**Try it:** Reproduce the part of the tag validator problem from "1. The code" up to and including "TAG_CONTENT are valid.".

**Given passage:**
---*---

Problem Description​

Given a string representing a code snippet, implement a tag validator to parse the code and return whether it is valid.

A code snippet is valid if all the following rules hold:

  1. The code must be wrapped in a valid closed tag. Otherwise, the code is invalid.
  2. A closed tag (not necessarily valid) has exactly the following format : <TAG_NAME>TAG_CONTENT</TAG_NAME>. Among them, <TAG_NAME> is the start tag, and </TAG_NAME> is the end tag. The TAG_NAME in start and end tags should be the same. A closed tag is valid if and only if the TAG_NAME and TAG_CONTENT are valid.
  3. A valid TAG_NAME only contain upper-case letters, and has length in range [1,9]. Otherwise, the TAG_NAME is invalid.
  4. A valid TAG_CONTENT may contain other valid closed tags, cdata and any characters (see note1) EXCEPT unmatched <, unmatched start and end tag, and unmatched or closed tags with invalid TAG_NAME. Otherwise, the TAG_CONTENT is invalid.
  5. A start tag is unmatched if no end tag exists with the same TAG_NAME, and vice versa. However, you also need to consider the issue of unbalanced when tags are nested.
  6. A < is unmatched if you cannot find a subsequent >. And when you find a < or </, all the subsequent characters until the next > should be parsed as TAG_NAME (not necessarily valid).
  7. The cdata has the following format : <![CDATA[CDATA_CONTENT]]>. The range of CDATA_CONTENT is defined as the characters between <![CDATA[ and the first subsequent ]]>.
  8. CDATA_CONTENT may contain any characters. The function of cdata is to forbid the validator to parse CDATA_CONTENT, so even it has some characters that can be parsed as tag (no matter valid or invalid), you should treat it as regular characters.

Examples​

Example 1:

Input: code = "<DIV>This is the first line <![CDATA[<div>]]></DIV>"
Output: true
Explanation: 
The code is wrapped in a closed tag : <DIV> and </DIV>. 
The TAG_NAME is valid, the TAG_CONTENT consists of some characters and cdata. 
Although CDATA_CONTENT has an unmatched start tag with invalid TAG_NAME, it should be considered as plain text, not parsed as a tag.
So TAG_CONTENT is valid, and then the code is valid. Thus return true.

---*---

**Saved entries:**
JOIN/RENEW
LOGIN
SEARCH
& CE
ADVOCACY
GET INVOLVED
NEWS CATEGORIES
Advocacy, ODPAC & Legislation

---*---

**Exercise response:**
1. The code must be wrapped in a valid closed tag. Otherwise, the code is invalid.
  2. A closed tag (not necessarily valid) has exactly the following format : <TAG_NAME>TAG_CONTENT</TAG_NAME>. Among them, <TAG_NAME> is the start tag, and </TAG_NAME> is the end tag. The TAG_NAME in start and end tags should be the same. A closed tag is valid if and only if the TAG_NAME and TAG_CONTENT are valid.